━━━━━ TEXTO CITADO ━━━━━

27.8.24

O PREÇO DA BORREGA


Por A. M. Galopim de Carvalho

Dito assim, cruamente, o “preço da borrega” era o custo da virgindade de uma adolescente, pago geralmente à mãe da jovem, pelo dono da herdade, pelos favores sexuais que ele esperava que ela lhe prestasse.

Contava a minha mãe que um dado lavrador, bem conhecido na cidade, senhor de muitas terras, viúvo, mas ainda com forças para se mexer, combinara com a mãe de uma jovem trabalhadora, levá-la para casa a pretexto de ela ali trabalhar como criada de servir, como então se dizia. A velha criada, ainda do tempo da falecida, dizia ele, já só tinha forças para tratar da cozinha. 

A mãe da rapariga não desconhecia os propósitos do lavrador, mas a tradicional pobreza que então ainda se vivia nos campos do Alentejo era muita e jogava a favor do patrão. Uma dúzia de conto de reis foi quanto a mãe da rapariga terá recebido pela “honra” da filha, contava a minha mãe. Meses a fio sem trabalho, vivendo do que a terra lhes oferecia e da generosidade da venda, na aldeia, onde os fiados não paravam de crescer (só amortizados depois da ceifa, da apanha da azeitona ou da tiragem da cortiça, quando tal tinha lugar), ter menos uma boca a comer em casa e contar, todos os meses, com o ordenado daquela filha, já era uma ajuda a não desperdiçar.

Com a jovem em casa, o lavrador tinha artes de a seduzir e, num caso ou noutro, em que a jovem engravidasse, havia de encontrar, entre os seus trabalhadores, um homem que a quisesse por mulher. Por essa aceitação o “felizardo” recebia, do patrão, uma casa para morar, entre as muitas que havia no monte, mais um pedaço de terra para cultivar, uma parelha de mulas, uns dinheiritos para começar a vida e a promessa de apadrinhar a criança.

━━━━━

INSTRUÇÕES DO EXERCÍCIO:
Diga se cada afirmação concorda com o texto sobre o preço da borrega, respondendo sim ou não e citando as palavras do texto que o decidem.
1. O lavrador que levou a jovem para casa era viúvo.
2. A mãe da rapariga não sabia das intenções do lavrador.
3. O trabalhador que aceitava casar com a jovem recebia do patrão uma parelha de bois.
As linhas que se seguem provêm de outra fonte.

━━━━━ REGISTOS ARMAZENADOS ━━━━━

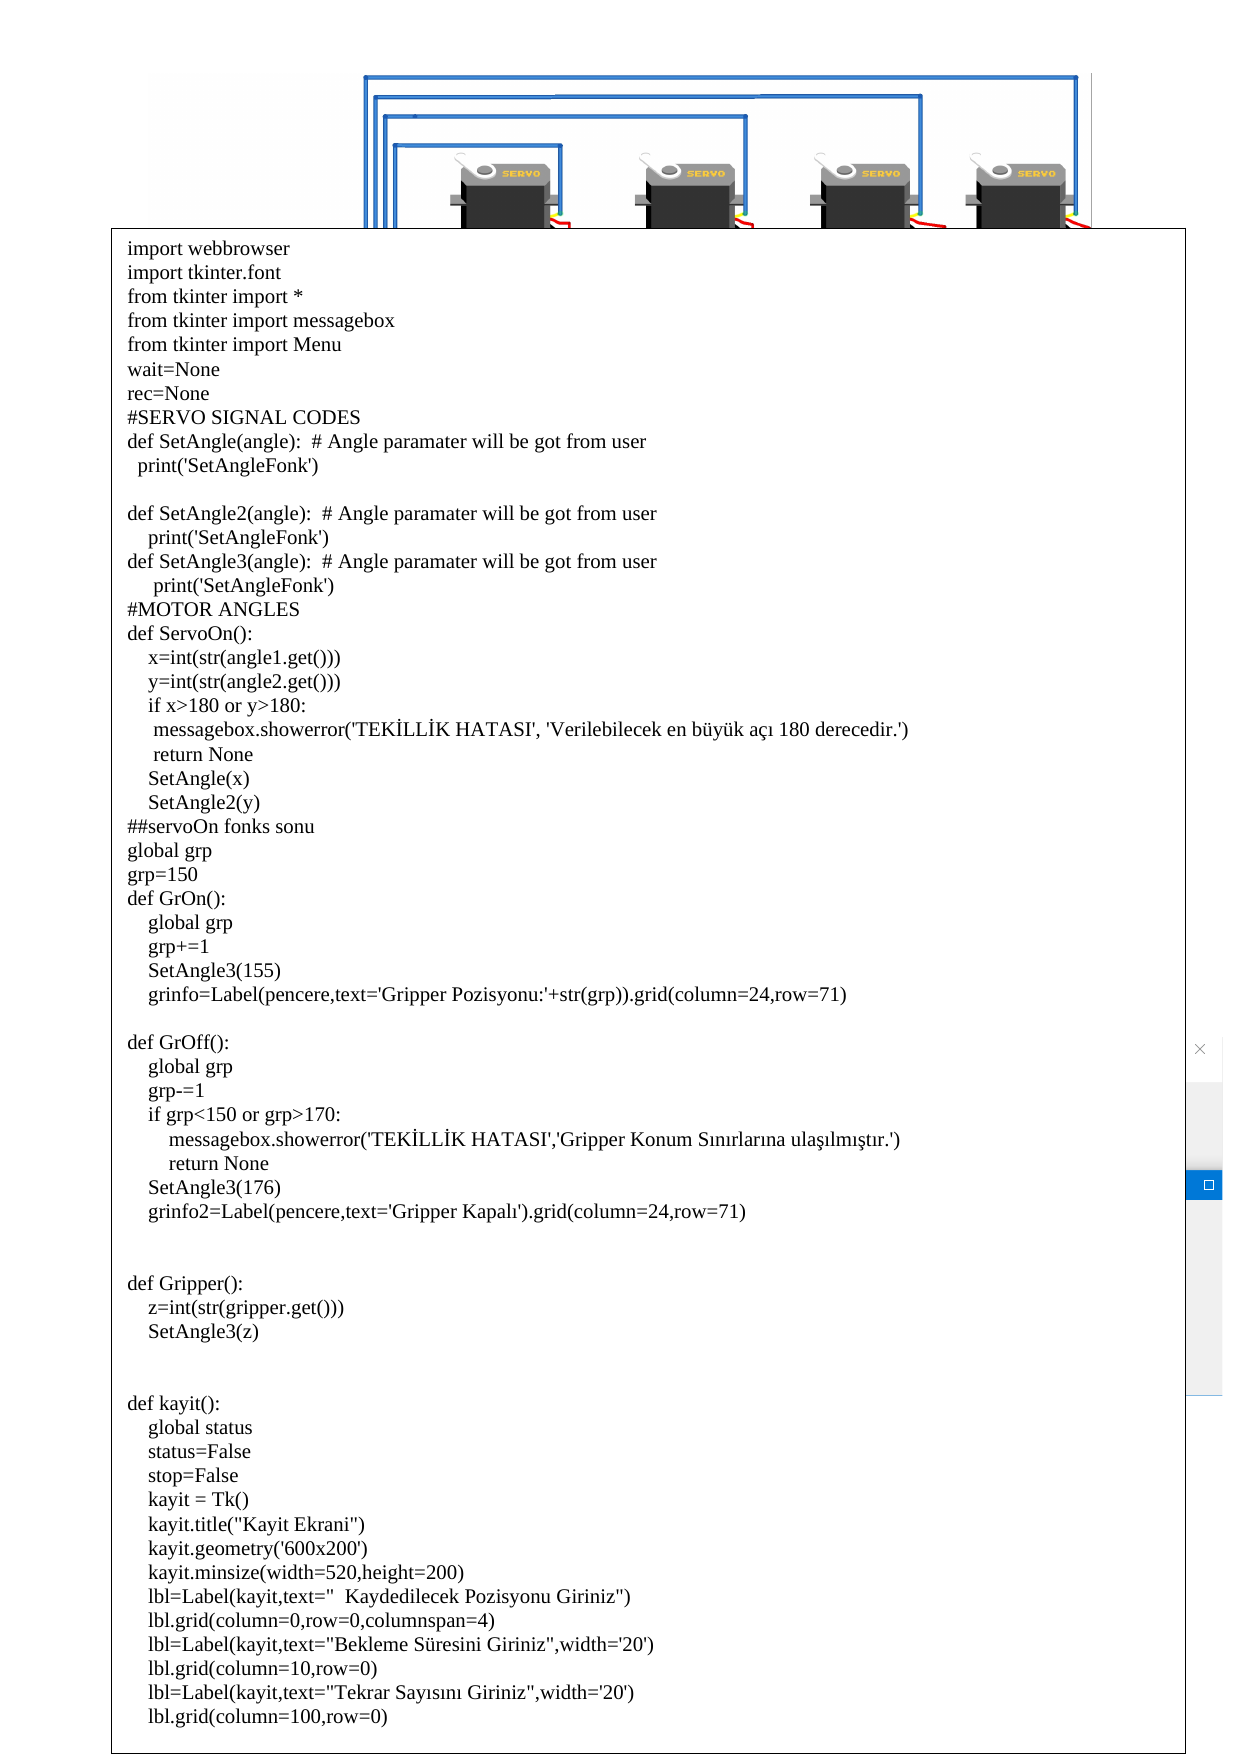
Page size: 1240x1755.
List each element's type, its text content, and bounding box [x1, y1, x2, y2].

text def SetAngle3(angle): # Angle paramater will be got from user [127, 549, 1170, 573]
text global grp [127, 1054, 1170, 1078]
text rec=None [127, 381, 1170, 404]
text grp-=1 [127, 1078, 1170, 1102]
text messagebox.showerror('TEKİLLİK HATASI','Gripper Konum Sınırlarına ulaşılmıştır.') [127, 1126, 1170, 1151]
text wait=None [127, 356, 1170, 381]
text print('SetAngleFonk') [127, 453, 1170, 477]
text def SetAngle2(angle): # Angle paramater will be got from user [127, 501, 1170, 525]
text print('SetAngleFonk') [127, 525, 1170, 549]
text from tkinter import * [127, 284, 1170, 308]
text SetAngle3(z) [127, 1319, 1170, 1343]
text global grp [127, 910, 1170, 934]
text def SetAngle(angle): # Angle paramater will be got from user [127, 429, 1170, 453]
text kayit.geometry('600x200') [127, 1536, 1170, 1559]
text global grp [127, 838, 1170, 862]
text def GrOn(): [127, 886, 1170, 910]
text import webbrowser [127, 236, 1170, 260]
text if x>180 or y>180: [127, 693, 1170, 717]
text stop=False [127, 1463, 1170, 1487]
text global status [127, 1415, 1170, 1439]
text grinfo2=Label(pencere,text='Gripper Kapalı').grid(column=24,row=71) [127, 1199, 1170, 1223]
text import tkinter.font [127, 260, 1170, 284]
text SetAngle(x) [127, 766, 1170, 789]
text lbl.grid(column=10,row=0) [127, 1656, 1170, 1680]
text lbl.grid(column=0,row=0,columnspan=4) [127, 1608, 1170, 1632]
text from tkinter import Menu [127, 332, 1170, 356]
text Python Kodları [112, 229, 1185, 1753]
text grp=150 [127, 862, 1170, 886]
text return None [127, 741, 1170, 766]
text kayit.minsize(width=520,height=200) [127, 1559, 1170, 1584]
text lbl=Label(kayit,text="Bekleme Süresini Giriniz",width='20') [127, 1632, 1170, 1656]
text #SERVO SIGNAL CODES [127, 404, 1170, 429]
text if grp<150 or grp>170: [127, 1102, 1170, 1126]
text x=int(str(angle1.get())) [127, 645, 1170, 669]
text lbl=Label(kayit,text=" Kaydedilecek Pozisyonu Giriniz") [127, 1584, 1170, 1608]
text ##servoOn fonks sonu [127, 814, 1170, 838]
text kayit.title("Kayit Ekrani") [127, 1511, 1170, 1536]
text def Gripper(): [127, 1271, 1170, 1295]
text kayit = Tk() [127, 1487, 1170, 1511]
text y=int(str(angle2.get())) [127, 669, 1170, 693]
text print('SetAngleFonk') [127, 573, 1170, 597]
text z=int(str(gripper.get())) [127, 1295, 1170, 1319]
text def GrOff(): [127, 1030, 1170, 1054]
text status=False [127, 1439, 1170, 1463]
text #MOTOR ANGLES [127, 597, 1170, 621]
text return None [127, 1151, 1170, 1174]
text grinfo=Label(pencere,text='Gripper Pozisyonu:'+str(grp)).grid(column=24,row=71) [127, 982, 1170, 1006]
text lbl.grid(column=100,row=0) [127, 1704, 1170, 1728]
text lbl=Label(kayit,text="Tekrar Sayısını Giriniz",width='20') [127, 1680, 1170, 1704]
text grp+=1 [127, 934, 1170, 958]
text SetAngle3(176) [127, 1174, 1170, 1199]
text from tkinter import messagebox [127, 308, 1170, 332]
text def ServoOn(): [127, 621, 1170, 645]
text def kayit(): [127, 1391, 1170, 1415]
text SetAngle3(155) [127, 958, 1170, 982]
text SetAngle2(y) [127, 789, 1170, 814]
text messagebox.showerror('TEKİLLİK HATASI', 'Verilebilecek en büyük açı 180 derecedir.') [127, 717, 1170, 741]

━━━━━
━━━━━ REGISTOS ARMAZENADOS ━━━━━

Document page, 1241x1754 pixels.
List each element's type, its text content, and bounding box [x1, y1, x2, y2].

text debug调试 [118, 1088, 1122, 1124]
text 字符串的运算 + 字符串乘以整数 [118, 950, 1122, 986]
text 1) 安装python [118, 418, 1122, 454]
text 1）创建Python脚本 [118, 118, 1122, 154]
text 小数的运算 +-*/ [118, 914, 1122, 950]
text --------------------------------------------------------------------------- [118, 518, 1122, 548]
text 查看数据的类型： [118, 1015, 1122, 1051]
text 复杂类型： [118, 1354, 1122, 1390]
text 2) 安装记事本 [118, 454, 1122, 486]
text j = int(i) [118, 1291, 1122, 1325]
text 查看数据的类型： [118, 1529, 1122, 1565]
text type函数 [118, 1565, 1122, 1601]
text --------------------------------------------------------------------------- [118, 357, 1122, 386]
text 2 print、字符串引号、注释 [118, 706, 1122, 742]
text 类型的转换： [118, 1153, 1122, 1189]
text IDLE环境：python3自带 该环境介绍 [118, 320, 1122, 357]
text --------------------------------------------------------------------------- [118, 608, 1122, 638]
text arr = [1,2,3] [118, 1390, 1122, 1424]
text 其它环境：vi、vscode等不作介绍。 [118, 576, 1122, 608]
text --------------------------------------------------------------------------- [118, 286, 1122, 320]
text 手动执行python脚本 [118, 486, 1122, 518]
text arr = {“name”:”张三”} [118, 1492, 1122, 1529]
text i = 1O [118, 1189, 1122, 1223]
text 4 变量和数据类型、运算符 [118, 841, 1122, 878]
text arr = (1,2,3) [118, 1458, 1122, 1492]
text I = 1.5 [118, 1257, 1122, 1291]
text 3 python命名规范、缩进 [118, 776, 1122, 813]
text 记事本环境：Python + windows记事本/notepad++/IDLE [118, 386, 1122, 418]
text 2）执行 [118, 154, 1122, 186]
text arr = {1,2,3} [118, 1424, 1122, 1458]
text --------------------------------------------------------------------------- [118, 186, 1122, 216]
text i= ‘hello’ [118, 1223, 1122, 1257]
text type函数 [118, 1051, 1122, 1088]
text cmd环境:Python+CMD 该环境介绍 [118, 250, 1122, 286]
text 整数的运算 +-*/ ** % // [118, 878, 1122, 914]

━━━━━

RESPOSTA:
1. Sim: "viúvo, mas ainda com forças para se mexer".
2. Não: "A mãe da rapariga não desconhecia os propósitos do lavrador".
3. Não: "uma parelha de mulas".